* Requirement:
Go through the records and report each line holding the string "decimals".

* Material for this task:
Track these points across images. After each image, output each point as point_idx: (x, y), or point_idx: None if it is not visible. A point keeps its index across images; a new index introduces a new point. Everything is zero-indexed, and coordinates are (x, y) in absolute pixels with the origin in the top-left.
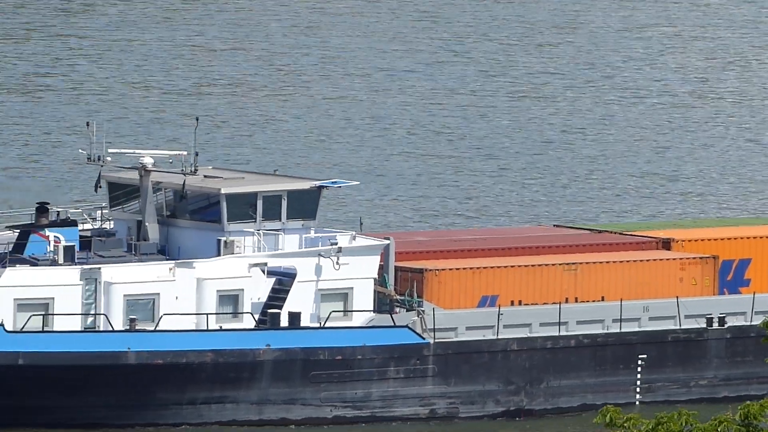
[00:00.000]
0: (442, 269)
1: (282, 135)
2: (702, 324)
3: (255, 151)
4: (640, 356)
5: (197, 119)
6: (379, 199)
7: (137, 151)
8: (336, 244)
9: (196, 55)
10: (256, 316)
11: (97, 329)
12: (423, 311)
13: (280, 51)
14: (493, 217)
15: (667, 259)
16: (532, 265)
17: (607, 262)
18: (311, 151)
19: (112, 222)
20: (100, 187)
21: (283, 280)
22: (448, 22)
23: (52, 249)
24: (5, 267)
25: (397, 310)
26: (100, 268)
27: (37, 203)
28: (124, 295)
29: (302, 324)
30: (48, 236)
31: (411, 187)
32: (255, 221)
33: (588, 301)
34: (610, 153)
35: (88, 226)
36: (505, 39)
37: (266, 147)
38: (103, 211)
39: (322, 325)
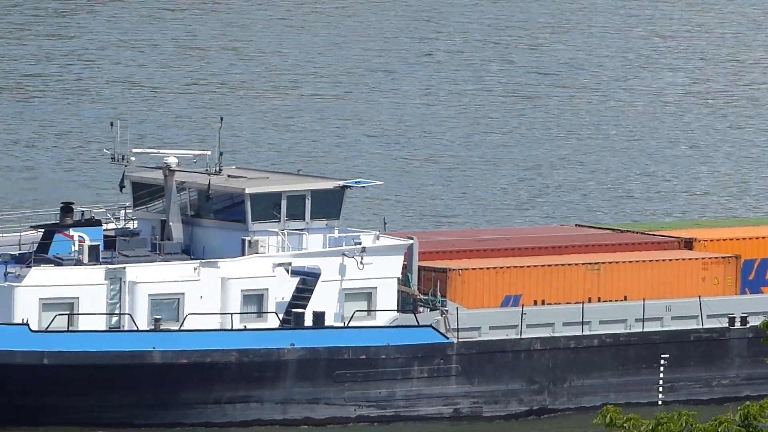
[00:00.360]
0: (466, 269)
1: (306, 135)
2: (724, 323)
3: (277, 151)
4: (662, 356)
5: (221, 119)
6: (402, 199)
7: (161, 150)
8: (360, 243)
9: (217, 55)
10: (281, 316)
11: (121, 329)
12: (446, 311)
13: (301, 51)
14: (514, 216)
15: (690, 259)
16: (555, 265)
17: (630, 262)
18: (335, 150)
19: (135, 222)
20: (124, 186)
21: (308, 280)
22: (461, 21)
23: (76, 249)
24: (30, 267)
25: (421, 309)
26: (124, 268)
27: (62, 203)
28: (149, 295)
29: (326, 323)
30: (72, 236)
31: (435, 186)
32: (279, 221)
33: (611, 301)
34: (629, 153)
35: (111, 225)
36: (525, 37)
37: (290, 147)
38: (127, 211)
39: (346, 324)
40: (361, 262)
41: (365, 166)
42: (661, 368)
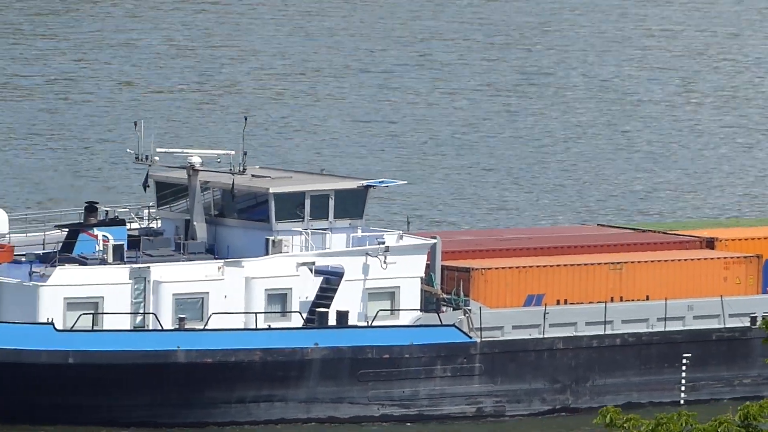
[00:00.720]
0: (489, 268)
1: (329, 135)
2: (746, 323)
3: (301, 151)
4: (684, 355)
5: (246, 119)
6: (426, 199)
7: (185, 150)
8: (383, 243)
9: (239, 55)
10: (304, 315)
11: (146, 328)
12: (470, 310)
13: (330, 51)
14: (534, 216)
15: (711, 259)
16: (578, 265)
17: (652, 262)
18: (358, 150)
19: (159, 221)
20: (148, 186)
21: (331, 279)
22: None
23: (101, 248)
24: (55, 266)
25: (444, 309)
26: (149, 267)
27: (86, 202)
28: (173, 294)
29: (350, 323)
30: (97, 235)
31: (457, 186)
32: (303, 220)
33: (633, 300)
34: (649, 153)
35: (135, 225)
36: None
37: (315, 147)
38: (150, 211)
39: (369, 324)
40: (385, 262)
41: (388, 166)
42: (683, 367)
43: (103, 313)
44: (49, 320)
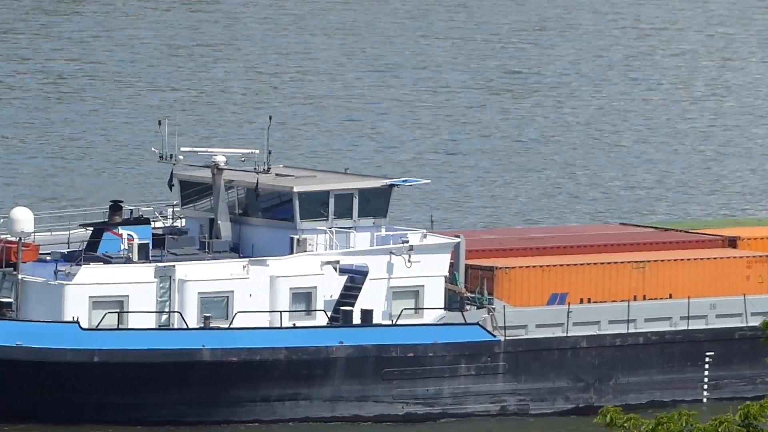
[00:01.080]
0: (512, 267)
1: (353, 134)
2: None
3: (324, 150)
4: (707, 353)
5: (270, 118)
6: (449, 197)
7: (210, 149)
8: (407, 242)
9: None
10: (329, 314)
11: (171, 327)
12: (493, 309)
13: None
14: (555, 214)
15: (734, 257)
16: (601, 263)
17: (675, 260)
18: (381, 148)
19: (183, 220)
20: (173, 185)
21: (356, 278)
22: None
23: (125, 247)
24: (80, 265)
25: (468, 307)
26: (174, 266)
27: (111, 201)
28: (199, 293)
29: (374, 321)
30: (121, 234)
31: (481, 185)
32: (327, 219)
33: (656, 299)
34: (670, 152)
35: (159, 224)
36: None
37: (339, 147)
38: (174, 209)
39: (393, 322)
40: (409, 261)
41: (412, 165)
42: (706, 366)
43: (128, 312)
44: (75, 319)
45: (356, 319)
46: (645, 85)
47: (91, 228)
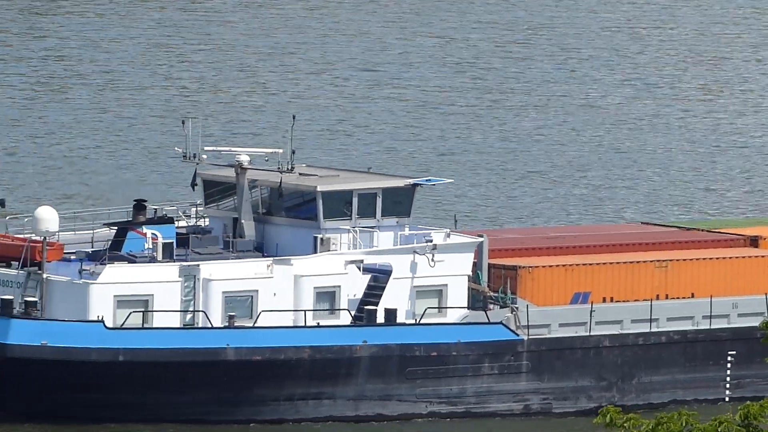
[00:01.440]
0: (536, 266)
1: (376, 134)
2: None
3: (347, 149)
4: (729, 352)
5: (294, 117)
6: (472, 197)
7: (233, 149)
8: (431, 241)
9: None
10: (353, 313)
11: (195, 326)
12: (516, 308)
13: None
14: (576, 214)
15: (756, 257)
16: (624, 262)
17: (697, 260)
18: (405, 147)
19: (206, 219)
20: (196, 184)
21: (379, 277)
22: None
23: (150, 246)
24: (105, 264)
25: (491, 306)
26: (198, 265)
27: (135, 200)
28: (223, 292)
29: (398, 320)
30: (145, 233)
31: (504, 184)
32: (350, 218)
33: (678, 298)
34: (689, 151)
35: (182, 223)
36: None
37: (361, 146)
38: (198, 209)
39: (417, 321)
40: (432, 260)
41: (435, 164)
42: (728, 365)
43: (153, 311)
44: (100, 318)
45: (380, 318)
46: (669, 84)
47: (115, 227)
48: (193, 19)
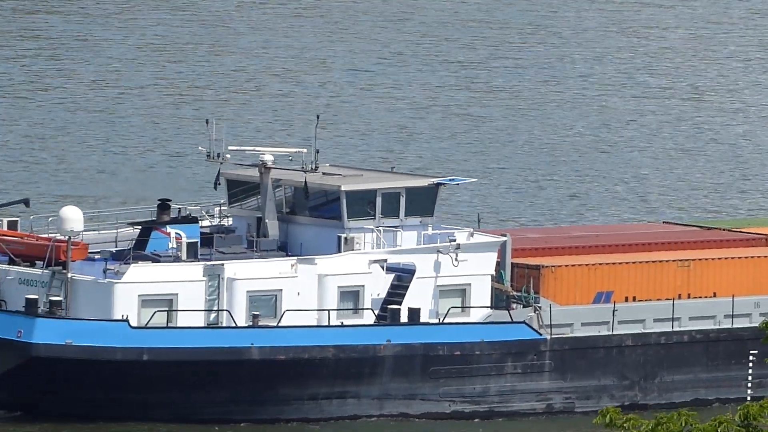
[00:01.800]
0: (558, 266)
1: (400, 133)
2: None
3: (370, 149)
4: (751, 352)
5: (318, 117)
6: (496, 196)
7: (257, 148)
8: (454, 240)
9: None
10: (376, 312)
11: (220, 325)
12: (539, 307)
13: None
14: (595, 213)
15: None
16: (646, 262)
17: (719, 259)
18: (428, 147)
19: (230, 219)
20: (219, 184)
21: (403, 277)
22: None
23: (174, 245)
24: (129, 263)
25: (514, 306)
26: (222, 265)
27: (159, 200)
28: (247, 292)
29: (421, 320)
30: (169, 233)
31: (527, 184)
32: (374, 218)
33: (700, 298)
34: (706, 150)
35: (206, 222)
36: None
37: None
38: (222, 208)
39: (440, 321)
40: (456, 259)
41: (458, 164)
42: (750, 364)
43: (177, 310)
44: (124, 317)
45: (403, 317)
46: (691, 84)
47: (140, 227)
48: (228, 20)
...
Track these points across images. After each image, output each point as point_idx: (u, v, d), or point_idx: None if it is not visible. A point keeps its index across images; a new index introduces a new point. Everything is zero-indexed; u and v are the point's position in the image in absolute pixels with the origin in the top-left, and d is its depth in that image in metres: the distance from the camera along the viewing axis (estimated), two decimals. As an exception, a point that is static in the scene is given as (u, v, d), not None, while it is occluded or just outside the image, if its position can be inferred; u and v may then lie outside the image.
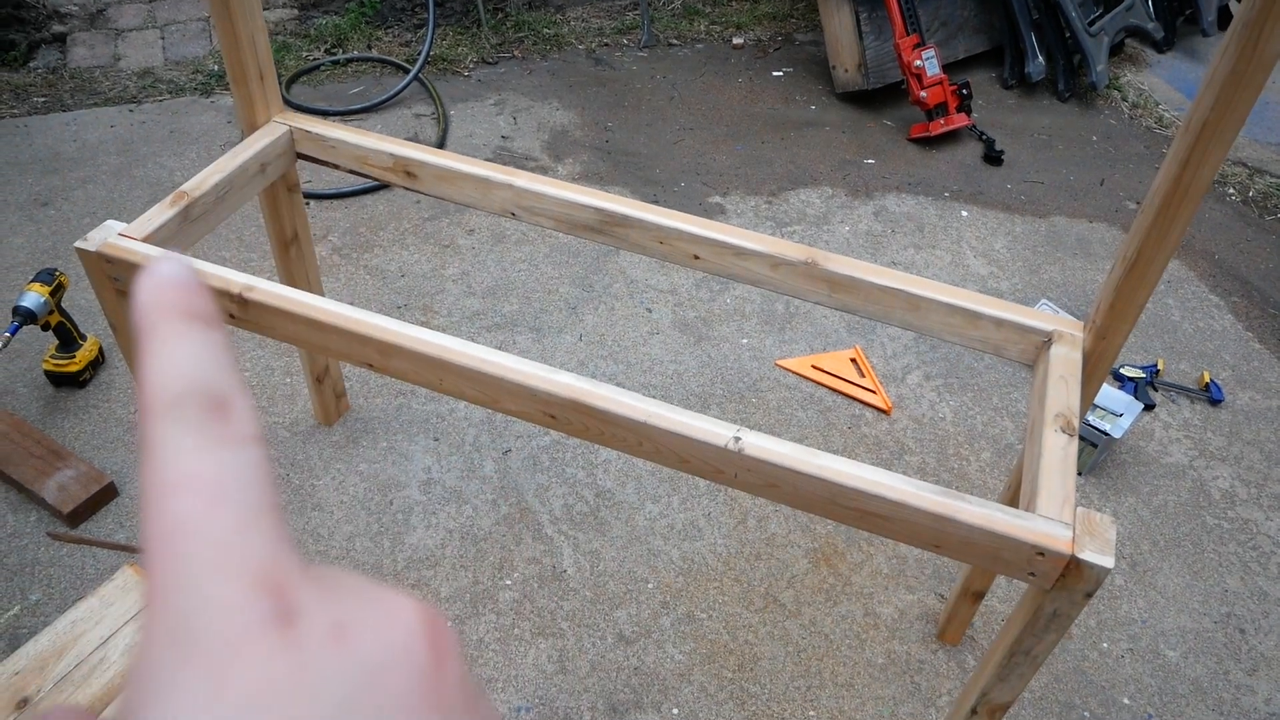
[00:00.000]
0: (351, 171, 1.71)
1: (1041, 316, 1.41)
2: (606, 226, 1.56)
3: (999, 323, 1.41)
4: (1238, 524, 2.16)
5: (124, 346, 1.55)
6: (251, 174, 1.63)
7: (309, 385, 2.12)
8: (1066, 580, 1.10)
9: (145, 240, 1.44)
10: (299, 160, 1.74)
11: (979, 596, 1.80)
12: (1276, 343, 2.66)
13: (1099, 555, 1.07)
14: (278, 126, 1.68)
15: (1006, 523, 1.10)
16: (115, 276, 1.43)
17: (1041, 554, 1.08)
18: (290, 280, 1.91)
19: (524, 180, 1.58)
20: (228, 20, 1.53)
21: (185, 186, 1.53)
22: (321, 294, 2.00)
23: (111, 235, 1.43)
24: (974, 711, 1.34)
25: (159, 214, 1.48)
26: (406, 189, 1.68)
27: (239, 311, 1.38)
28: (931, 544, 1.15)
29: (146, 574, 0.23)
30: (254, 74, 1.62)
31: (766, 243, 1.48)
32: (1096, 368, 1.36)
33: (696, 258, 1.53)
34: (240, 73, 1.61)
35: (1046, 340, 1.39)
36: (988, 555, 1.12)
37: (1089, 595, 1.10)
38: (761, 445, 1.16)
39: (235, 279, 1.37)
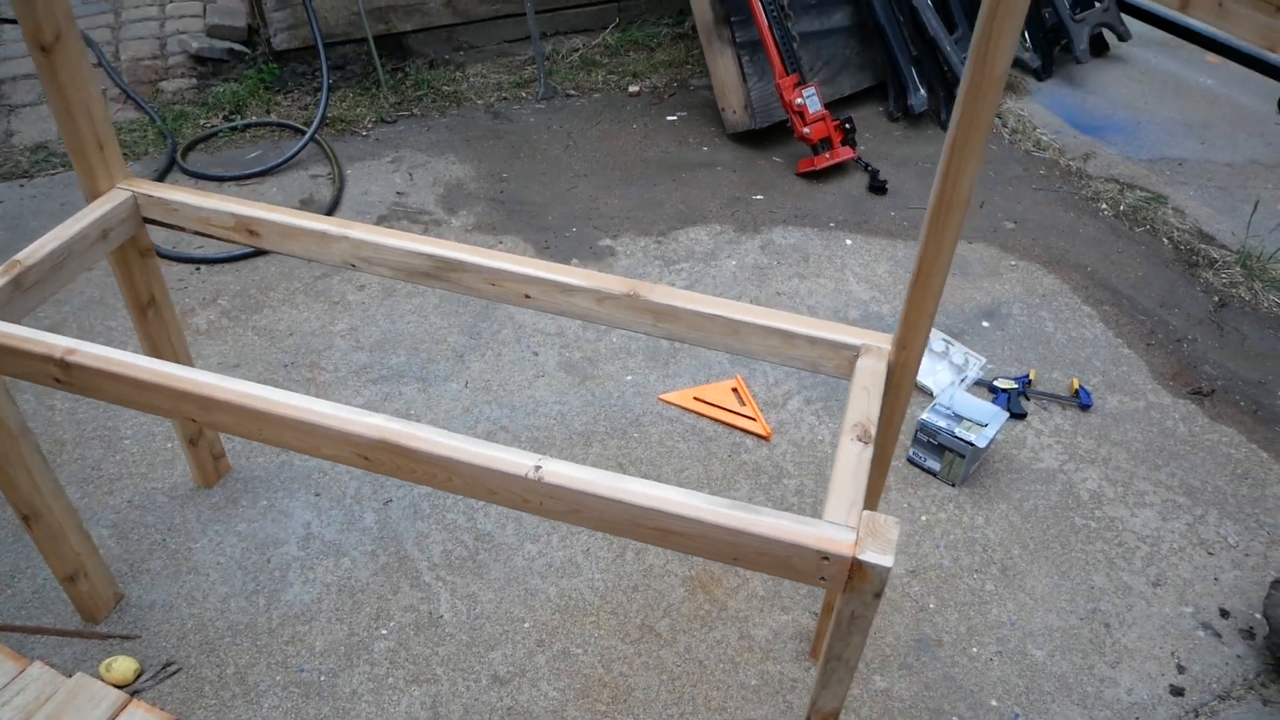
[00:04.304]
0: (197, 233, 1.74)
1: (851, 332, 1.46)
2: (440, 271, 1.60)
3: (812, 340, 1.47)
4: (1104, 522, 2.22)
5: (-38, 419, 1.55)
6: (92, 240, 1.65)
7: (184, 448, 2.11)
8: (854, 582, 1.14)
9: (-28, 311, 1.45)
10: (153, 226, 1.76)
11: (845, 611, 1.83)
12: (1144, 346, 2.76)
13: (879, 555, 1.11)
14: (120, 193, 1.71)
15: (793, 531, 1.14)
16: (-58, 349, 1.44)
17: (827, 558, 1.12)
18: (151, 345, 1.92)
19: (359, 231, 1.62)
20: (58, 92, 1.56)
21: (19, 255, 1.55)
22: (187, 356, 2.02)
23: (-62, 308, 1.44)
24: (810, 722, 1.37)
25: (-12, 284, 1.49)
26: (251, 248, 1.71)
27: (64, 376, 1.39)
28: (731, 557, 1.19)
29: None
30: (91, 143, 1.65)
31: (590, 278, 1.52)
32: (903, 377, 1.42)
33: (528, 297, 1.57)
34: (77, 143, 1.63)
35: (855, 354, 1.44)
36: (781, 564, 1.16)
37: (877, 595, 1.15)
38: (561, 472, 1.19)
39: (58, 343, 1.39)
==
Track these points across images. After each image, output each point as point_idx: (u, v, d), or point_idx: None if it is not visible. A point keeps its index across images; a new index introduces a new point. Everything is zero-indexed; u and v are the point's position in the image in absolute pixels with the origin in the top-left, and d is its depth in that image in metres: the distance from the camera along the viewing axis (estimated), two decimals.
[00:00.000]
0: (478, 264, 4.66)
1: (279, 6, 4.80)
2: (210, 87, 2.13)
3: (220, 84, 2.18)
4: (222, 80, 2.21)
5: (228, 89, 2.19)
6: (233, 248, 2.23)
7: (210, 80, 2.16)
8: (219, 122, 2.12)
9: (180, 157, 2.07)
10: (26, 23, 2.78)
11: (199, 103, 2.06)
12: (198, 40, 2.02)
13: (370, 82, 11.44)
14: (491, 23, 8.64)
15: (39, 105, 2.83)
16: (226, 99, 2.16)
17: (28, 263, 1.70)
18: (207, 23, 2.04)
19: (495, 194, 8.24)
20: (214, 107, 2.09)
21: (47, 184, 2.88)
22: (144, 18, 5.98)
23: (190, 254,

* Solution for this exercise:
Track these points across images. After each image, output each point as point_idx: (u, v, d), or point_idx: None if it is not visible. A point keeps its index across images; a new index introduces a new point. Everything is zero-indexed; u and v are the point's position in the image in absolute pixels with the origin in the top-left, and d is its depth in that image in metres: the distance from the camera along the viewing axis (estimated), two decimals. As an exception, a point that is static in the scene is given as (u, v, d), not None, while it is occluded or just outside the image, if its position can be inferred; u and v may then lie outside the image.
Track these points across images. After each image, output each point as point_idx: (u, v, d), or point_idx: None if it is not visible. A point keeps its index across images; a new index introduces a new point. Everything is zero-indexed; u and v are the point's position in the image in absolute pixels with the origin in the top-left, and d is its depth in that image in metres: the distance from the camera along the viewing axis (estimated), two decimals.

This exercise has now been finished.